Don't forget to include your material, shipping, and labor costs when assessing the profit margins. 


Steve


----------



## Anonymous (Nov 16, 2007)

lazersteve said:


> Daniel,
> 
> I would like to propose that you perform a baseline test of your process as outlined above on a similar fabric soaked and treated as described in a bath tub for an equal amount of time.



Hi Steve,

Checking baseline is a great idea. But in my area the level of PGM's in the tap water is high too. You probably wouldn't pick up a measureable amount in a bathtub because that is a miniscule amount of water compared to what the fabric would be exposed to in a flowing creek. In theory I suppose you could recover a little PGM's from the fabric if you really shredded it because it is made from coal tar. But I have leached a brand new piece of fabric before as a baselinbe test and gotten nothing. This is compared to an average yield of about 1/2 oz of PGM's per week in the creeks I use.

Daniel


----------



## blueduck (Nov 16, 2007)

A local miner was collecting the same type of waterborne microscopic particles from a stream a few miles from here about 20 years back, his assay at the time showed gold, and 4 of the 6 PGM's all suspended in the water.

his problem like anyone else was being able to collect enough quantity to recover effectively and he tried woodchips [which to my thinking had to much oil in them] and cinders [which had the surface area but allowed to much to just pass on by and the trucking cost of getting them here and shipping them to a an assay office nearly broke him]. He ended up getting an article in the Smithsonian magazine for his discovery and methods of recovery and then due to health problems he sold his cabin and claim on the creek to someone who was not as interested in the precious metal recovery.... he also tried using ozone to oxidize the organic material out of the mix and is where i became acquainted with the use of ozone for health reasons, this was around the early 1990's and the old fella is still kickin [I used to run hounds with his kids] Anyway I understand your method of discovery, and your dilemma. Ive seen it under a microscope and jewelers loup even what you are probably recovering......

The biggest hurdle you are going to have to get past is the ability to get enough metals to make it feasible to get rid of the organic material that also collects [which appears that may be feasible with the T-6 you pprofile and i am not familiar with]. In the streams of Central Idaho a person can pan and find Pt and if a nugget is found then there is an ore body of some type in the near vicinity, the problem is if it is anyting like what is in South Africa it take many tons of ore to produce and ounce and is not economical to recover yet.

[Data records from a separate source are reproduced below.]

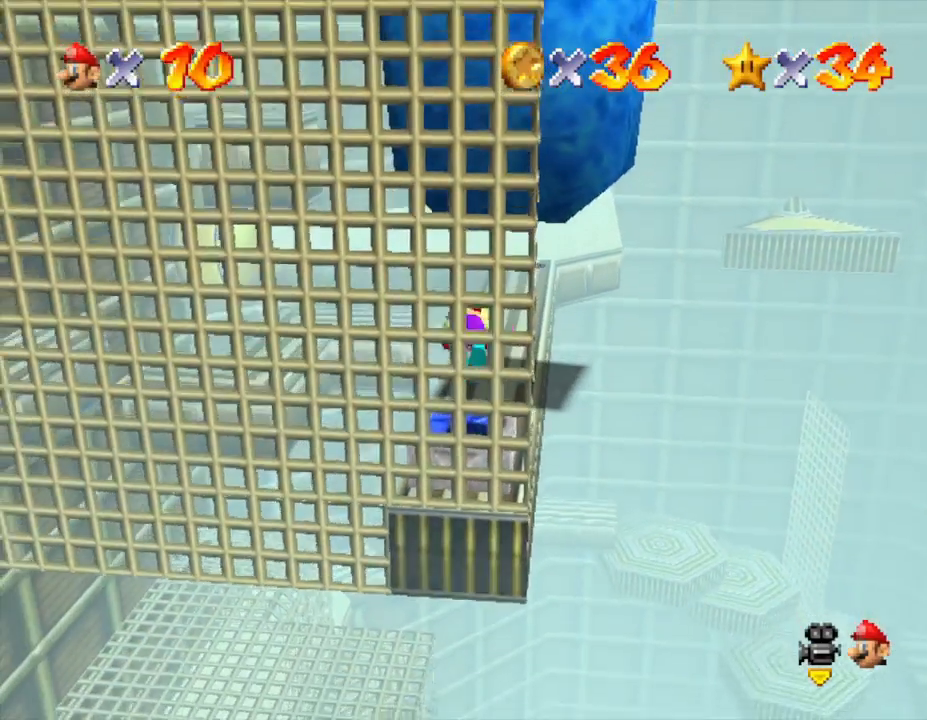
{"buttons": [], "left_stick": "center", "events": [[167, "Z", "up"]]}
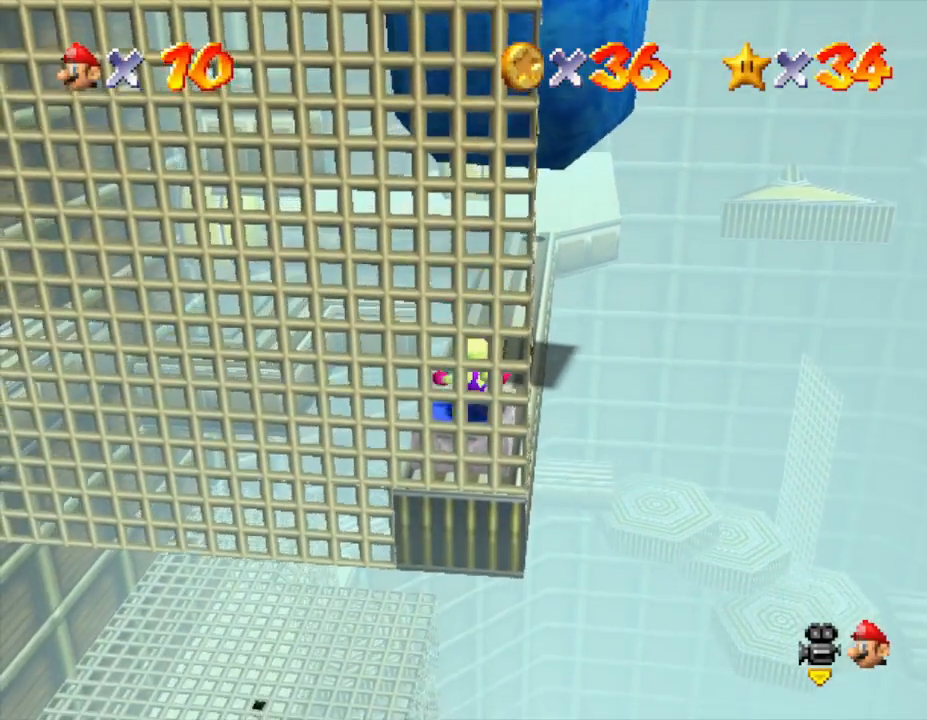
{"buttons": [], "left_stick": "up", "events": [[467, "left_stick", "up"]]}
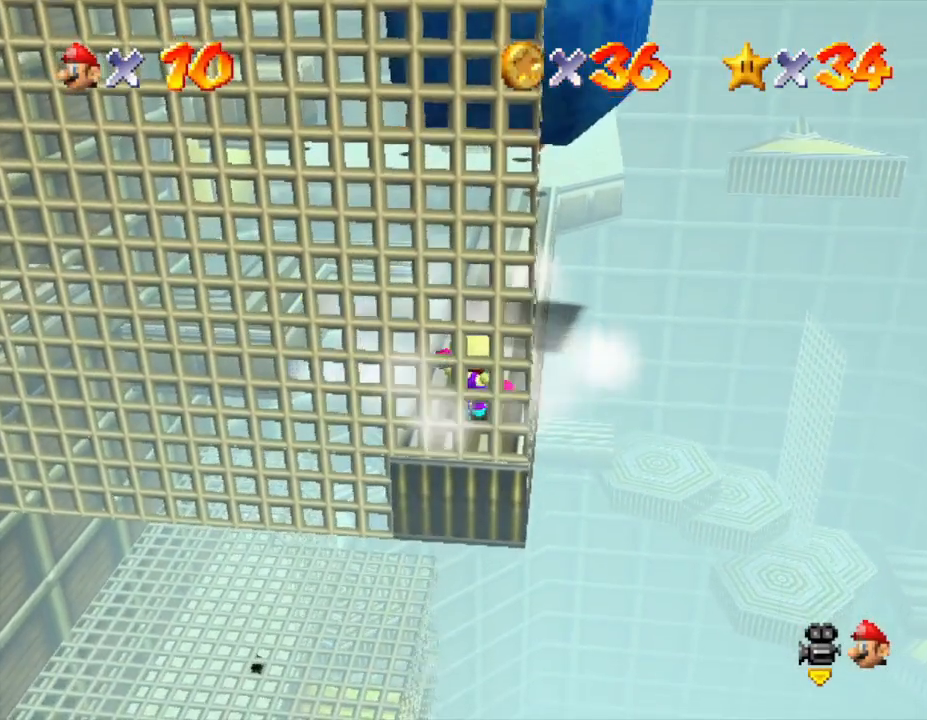
{"buttons": [], "left_stick": "up", "events": []}
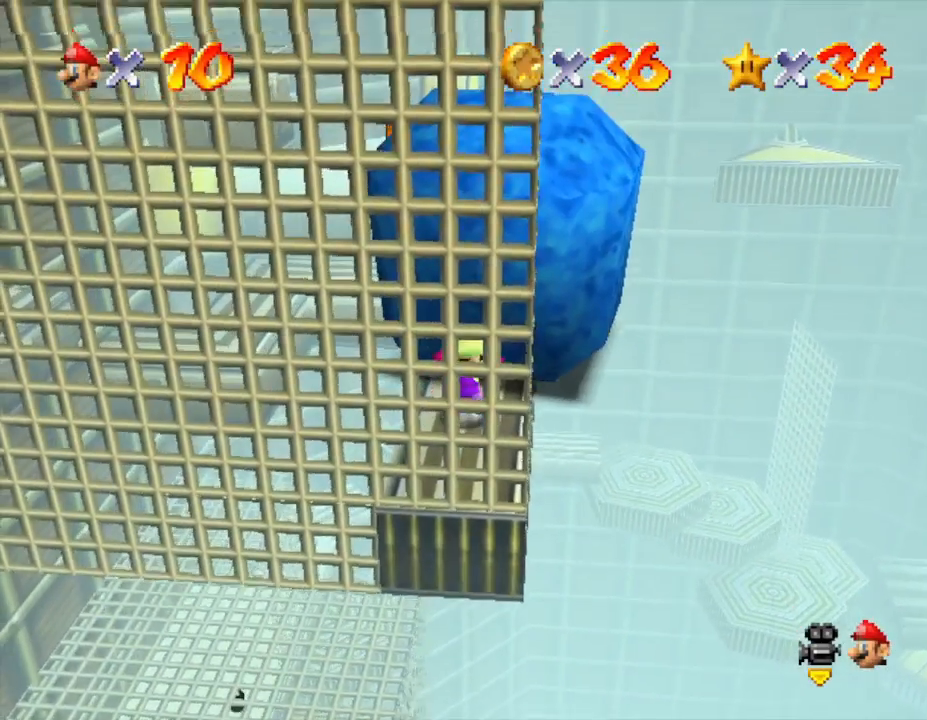
{"buttons": [], "left_stick": "up", "events": []}
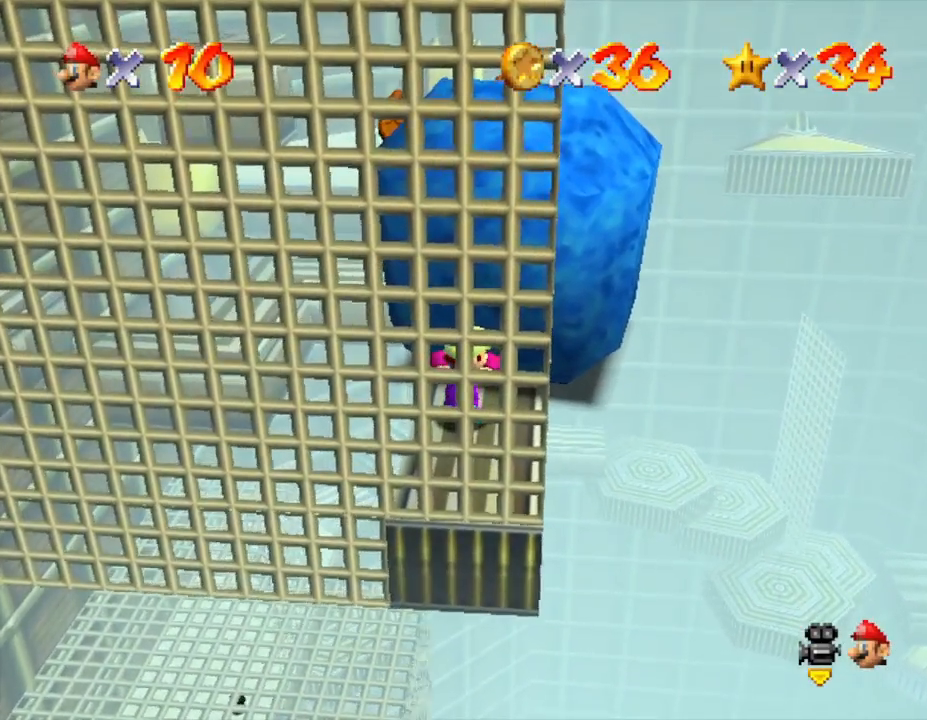
{"buttons": [], "left_stick": "up", "events": []}
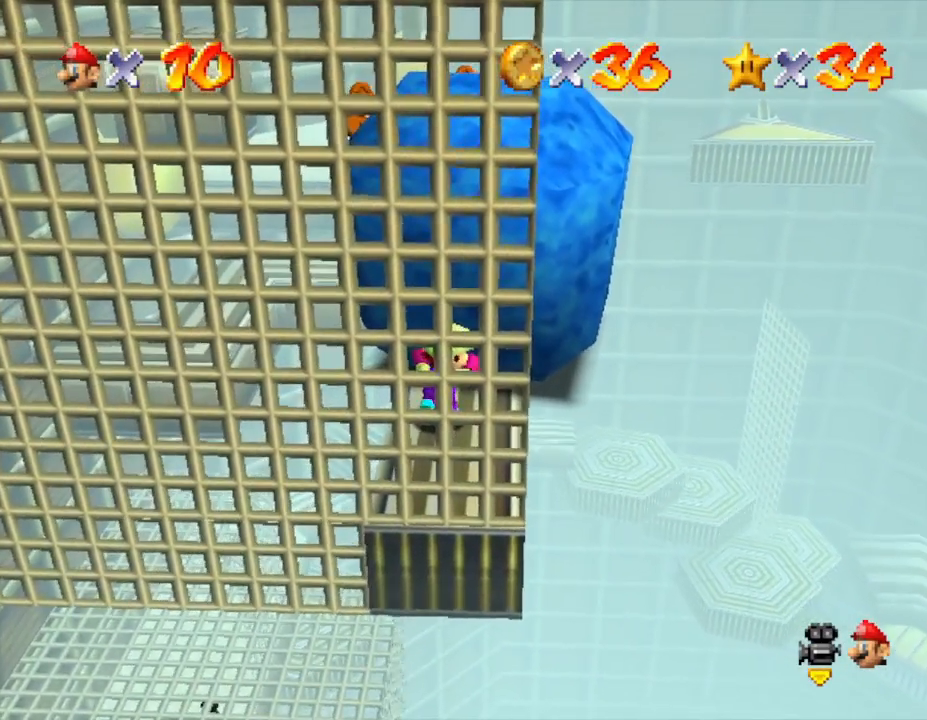
{"buttons": [], "left_stick": "up", "events": []}
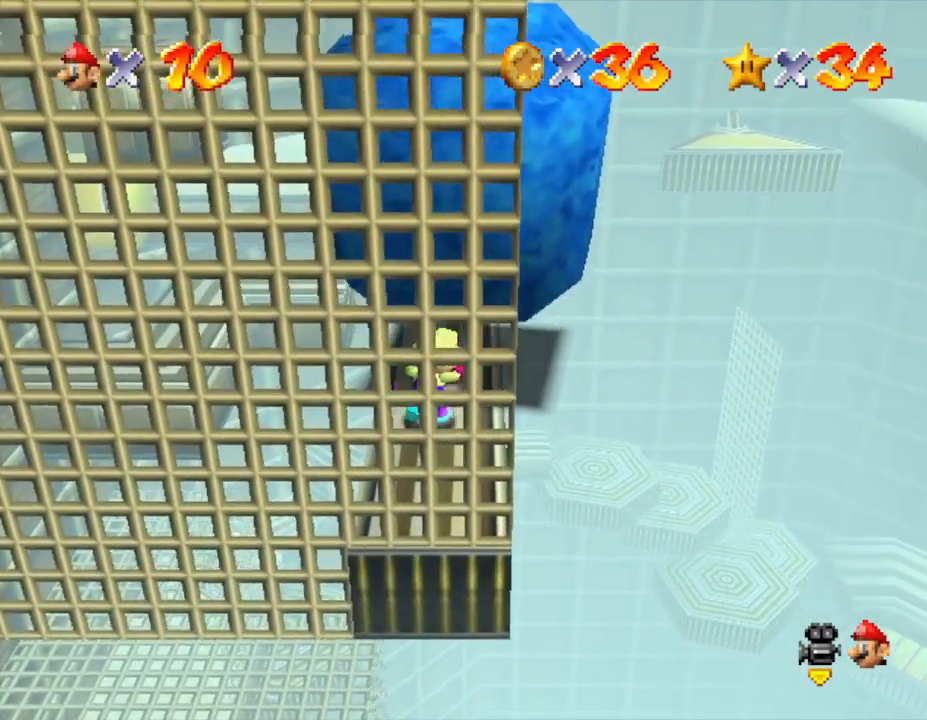
{"buttons": [], "left_stick": "up", "events": []}
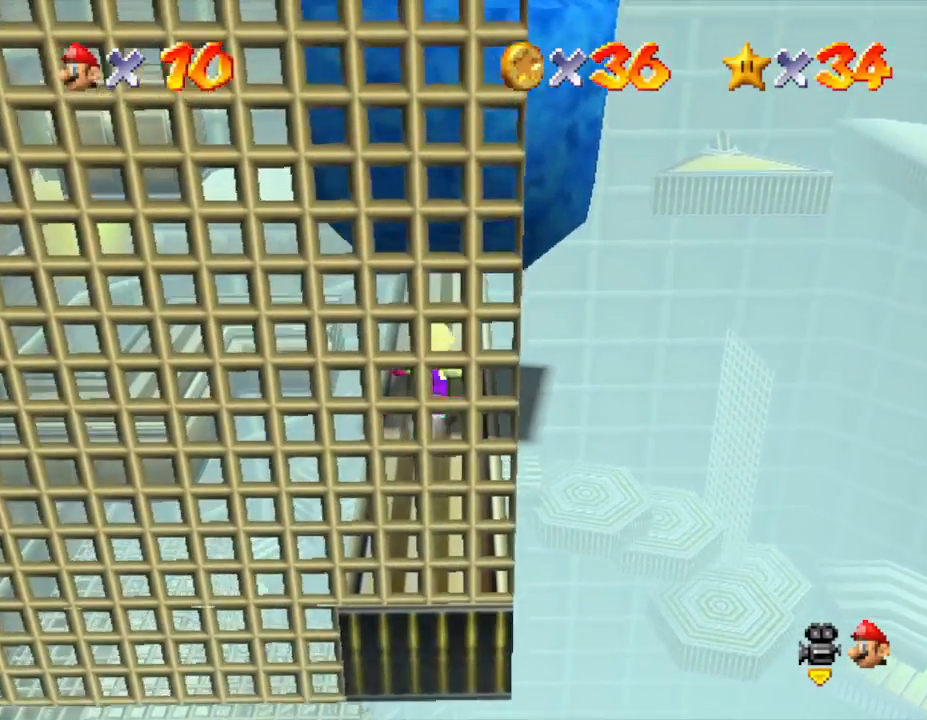
{"buttons": [], "left_stick": "up-left", "events": [[267, "Z", "down"], [333, "A", "down"], [400, "A", "up"], [400, "Z", "up"], [500, "left_stick", "up-left"]]}
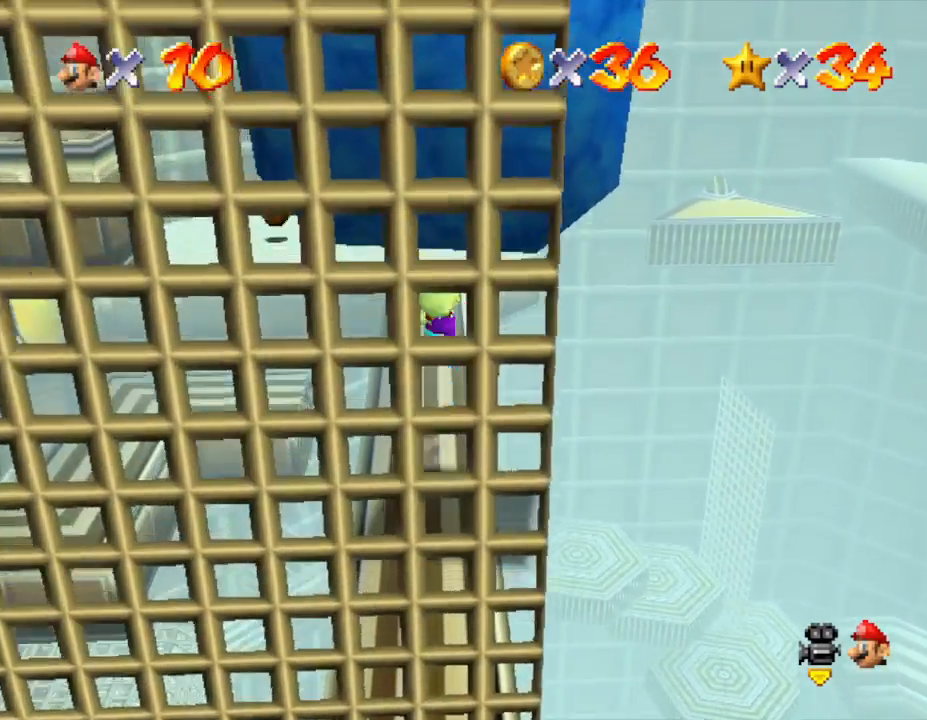
{"buttons": [], "left_stick": "up-left", "events": [[333, "left_stick", "up"], [500, "left_stick", "up-left"]]}
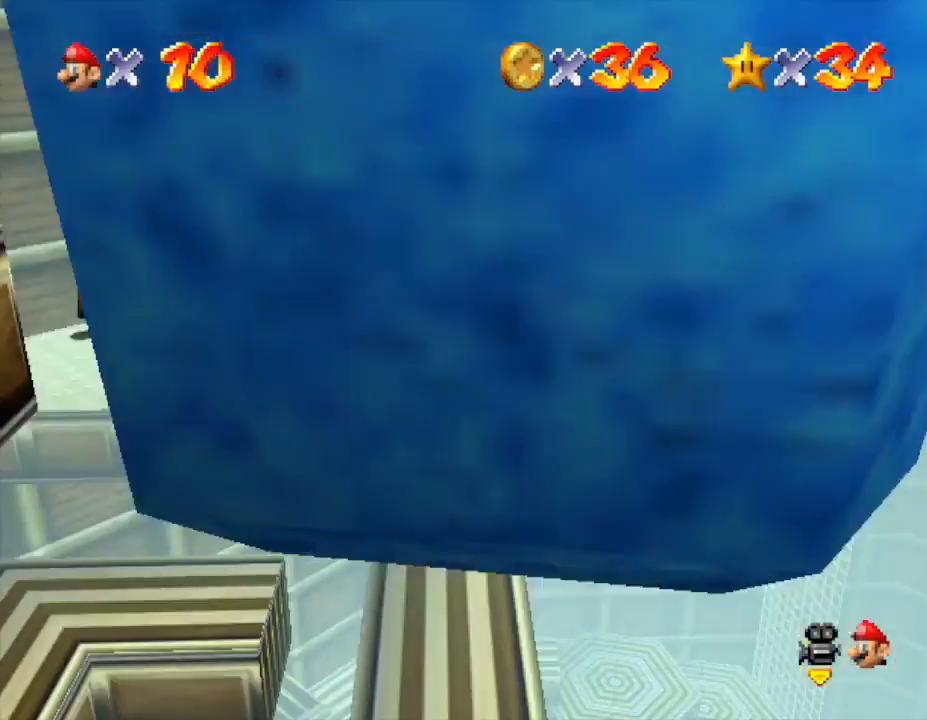
{"buttons": [], "left_stick": "up", "events": [[483, "left_stick", "up"]]}
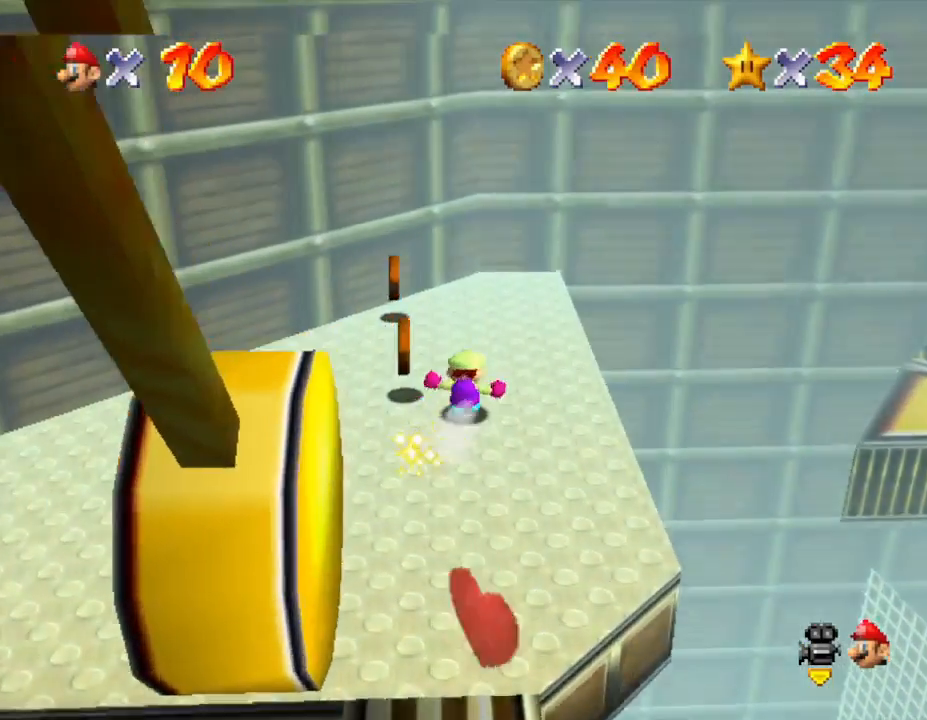
{"buttons": [], "left_stick": "down-left", "events": [[350, "left_stick", "up-left"], [450, "left_stick", "down-left"]]}
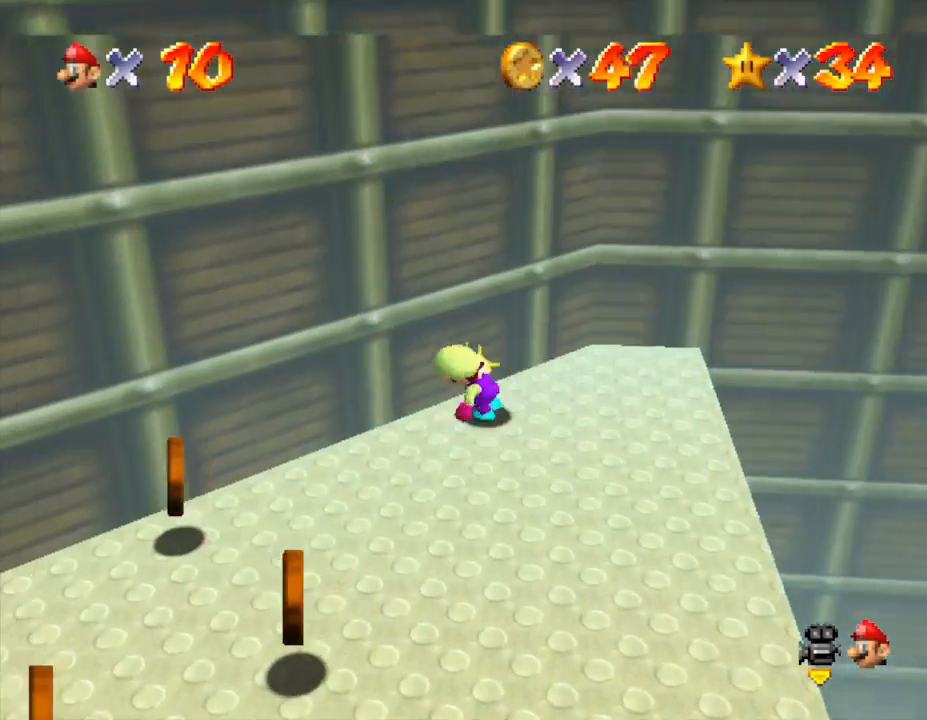
{"buttons": [], "left_stick": "down-left", "events": []}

Ive found rare earth in the streams around these part in my panning efforts, but nothing in sufficient quantity to get excited about and i though never followed the material to the source [cause i didnt know what it was at the time] I know where about it lays at now..... [like all the old prospectors of old, it was in getting rich as much as it was the adventure of finding the new material and its source, besides my wife would divorce me if i just went out and started playing in the mountains ALL the time and just prospected].

I think you should get some raw material together and go visit Harold for a long weekend and show him your process and let him see what you claim and are doing.... it may prove profitable and very much taking the time to do so [yes i seen you said you are like most of us less than broke and in need of help, so the other option is just plugging along and taking extraordinary notes and posting the whole process for someone else to help you in case you missed an obvious step].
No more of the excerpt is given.